L'un des autres très bons souvenirs que je garde, c'est nos rencontres tardives dans la cuisine, quand on improvisait avec ce qu'il restait dans le frigo. Plus il était vide, et plus c'était stimulant. Tu semblais savoir exactement ce que tu faisais, et à la fois pas du tout. C'est quelque chose auquel je pense quand je travaille, cette parfaite balance entre contrôle et fluidité.

Si tu l'avais choisi, tu aurais surement été un grand artiste.

Parmi toutes les personnes que je connais, tu as les plus uniques idées et réflexions à propos de ce que cela signifie et implique d'être artiste. C'est surement, parce que ce n'est pas ta sphère, mais surtout parce que tu as cette magnifique façon de te tenir face au monde et de baser ta vision sur des valeurs fortes. Je ne vais pas évoquer dans cette lettre notre débat sans fin. Je vais juste dire que dans la vie, nous sommes tous plusieurs personnages dépendamment du moment et de “à qui" on s'adresse. La version de moi que je préfère, celle qui est la plus proche de la personne que je veux être, c'est ma personnalité artiste. Depuis notre enfance, tu sais mieux que personne que j'aime rêvasser. J'ai trouvé dans ma pratique de l'espace pour la contemplation et la fragilité, et c'est le seul contexte que j'ai trouvé jusqu’à maintenant, où c'est une force au lieu d'être une faiblesse.

Et j'espère que cette exposition, sera aussi l’occasion que tu vois mon travail pour la première fois.
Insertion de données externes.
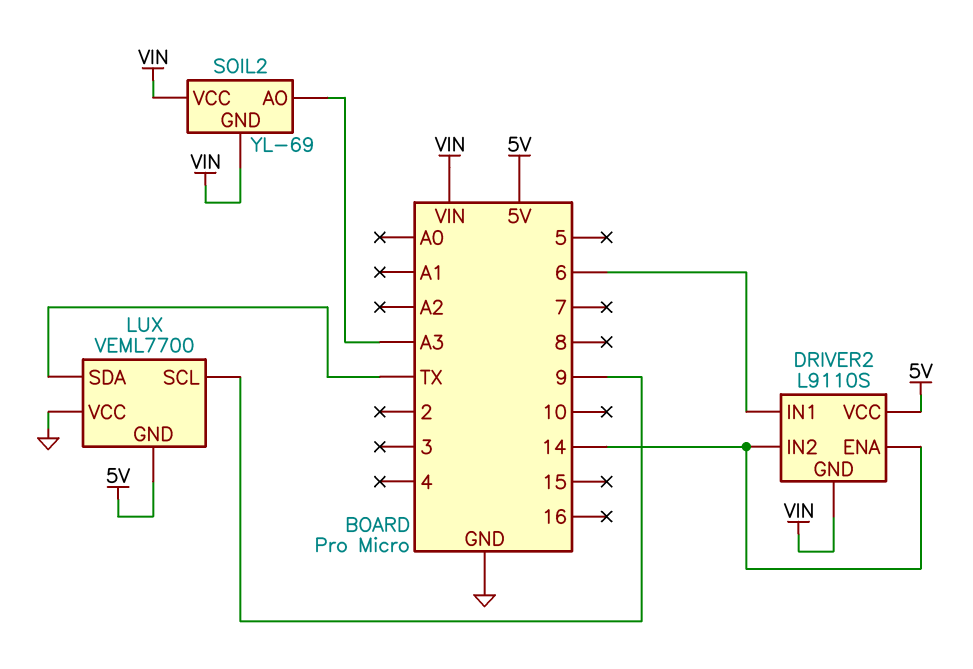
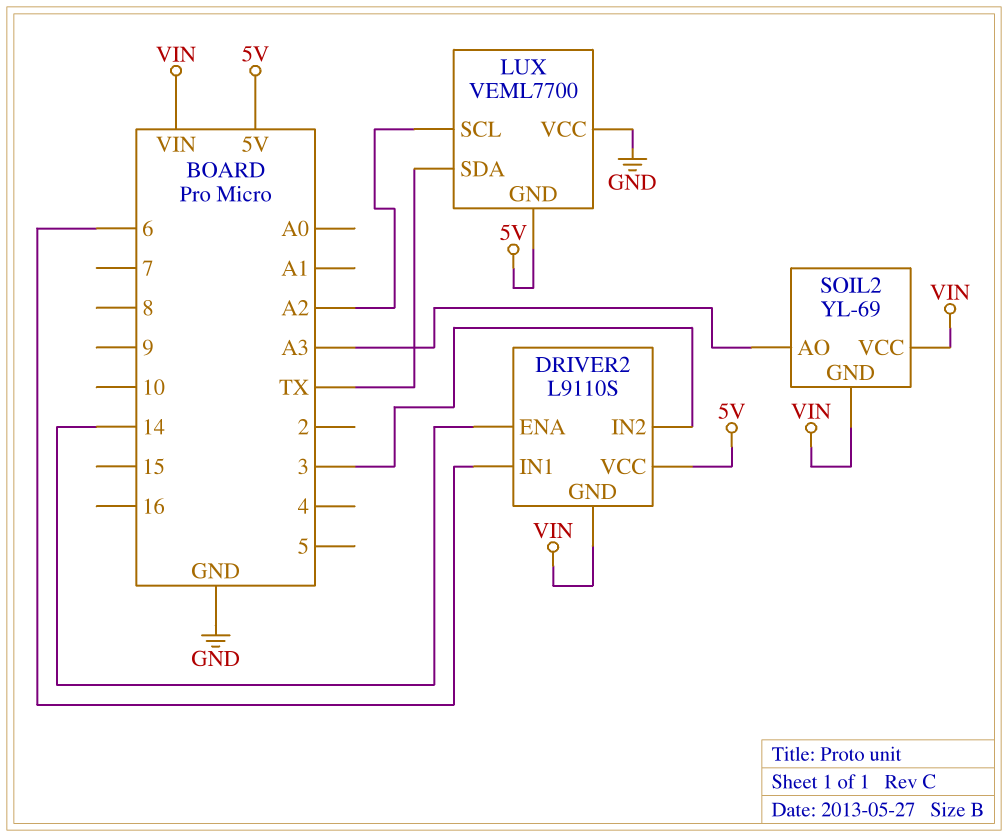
DRIVER2 pin IN2: 14 -> 3
LUX pin SCL: 9 -> A2

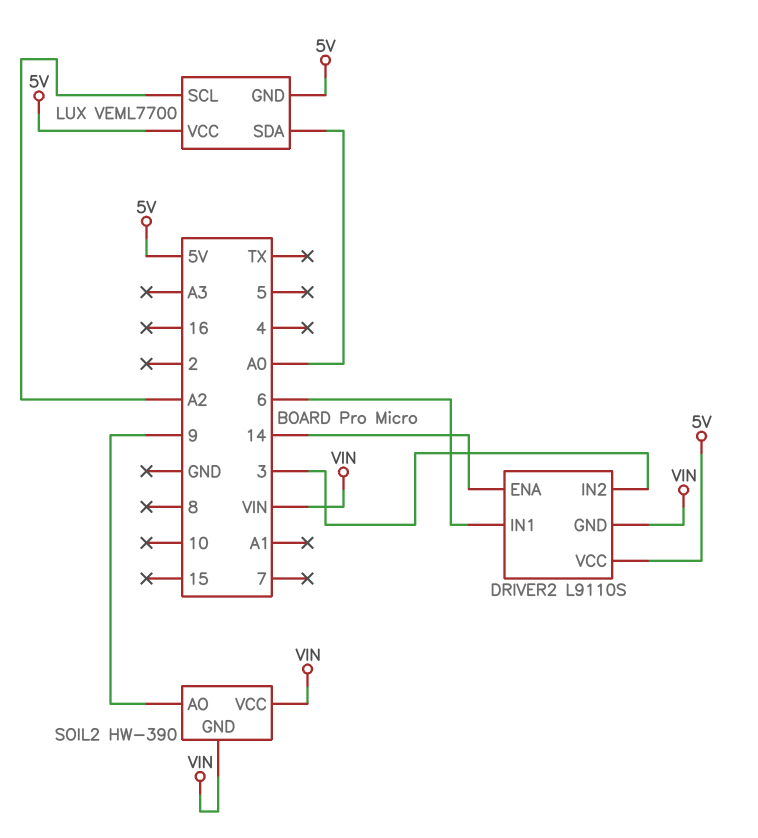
LUX pin SDA: TX -> A0
LUX pin VCC: GND -> 5V
SOIL2: YL-69 -> HW-390
SOIL2 pin AO: A3 -> 9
Je me réjouis de te voir bientôt,

Je t'embrasse,

Ta petite sœur

 

(1)
Something Will Happen Next, 2016)
Il y aura une suite

 

(2)
Mind Game and Translation, 2016)
Jeu d’Esprit et Translation

 
 
 

(3)
Vent du Sud, 2016

 

(4)
Intranscriptible, 2016

 
 
 

(5)
Sans Titre, 2016

 
 

(6)
Color Drunkness, 2016
Ivresse de couleur

 

 

Lyon, France
Septembre 2016

(1)
Something Will Happen Next, 2016
Il y aura une suite
2 carreaux de carrelage trouvés (10 x 10 x 1 cm chacun), peinture iridescente et lumière blanche ambiante. Dimensions variables.
Ces carreaux de carrelage ont été retirés du mur d’une maison, avant sa rénovation. Ils s’usent avec le temps et leurs craquelures sont semblables à des lignes de la main. Tandis que le premier reste intact, le second est recouvert d’une peinture iridescente qui apparait invisible depuis certains points de vues.

(2)
Mind Game and Translation, 2016
Jeu d’Esprit et Translation
2 plaques de verre (120 x 120 x 0,4 cm chacune), peinture iridescente, lumière blanche ambiante et flacons de parfum trouvés et polis. Dimensions variables.
Une grille d’échec est peinte sur du verre, les couleurs changent en fonction de la distance et du point de vue. Parfois, les carreaux semblent polis et le gris-vert se confond avec son ombre, tandis que les traces de pinceaux sont révélées depuis d’autres points de vues. De loin, le rose vif permet à la grille d’apparaitre détachée du mur.

(3)
Vent du Sud, 2016
2 couches de polyester (135 x 350 cm chacune), peinture iridescente et lumière blanche ambiante. Dimensions variables.
Un tissu très transparent prend son autonomie en se distançant de toute paroi, il se révèle par le moirage, dessin ondulatoire issu de la superposition de deux trames textiles. Les mouvements parfois induits par les courants d’air et le passage des corps faisant trembler cette vibration. Seuls les contours de l’astre peint en son centre témoignent d’une certaine fixité, telle une lune de jour tantôt blanche tantôt jaunâtre, telle une lune de nuit tantôt bleue électrique, tantôt grise et sombre.

(4)
Intranscriptible, 2016
Polyester (110 x 140 cm) et peinture iridescente. Dimensions variables.
Un textile très fin et transparent est suspendu sur un mur blanc, ce qui lui confère une sensation de solidité, tandis que les mains peintes se mêlent à leur fond et à leur ombre.

(5)
Sans Titre, 2016
Papier de chantier (210 x 225), peinture iridescente et lumière ambiante. Dimensions variables.
Un support de protection et d’erreurs devient un support de peinture. Le geste apparait invisible seulement depuis quelques points de vue ; la forme peinte est fantomatique.

(6)
Color Drunkness, 2016
Ivresse de Couleur
Installation - Vidéo (durée : 3min 06sec, loop) vidéo projecteur et papier calque argenté. Dimensions variables.
Un rapide trajet en voiture flirte avec abstraction. La caméra absorbe les couleurs de la ville floue, tard le soir.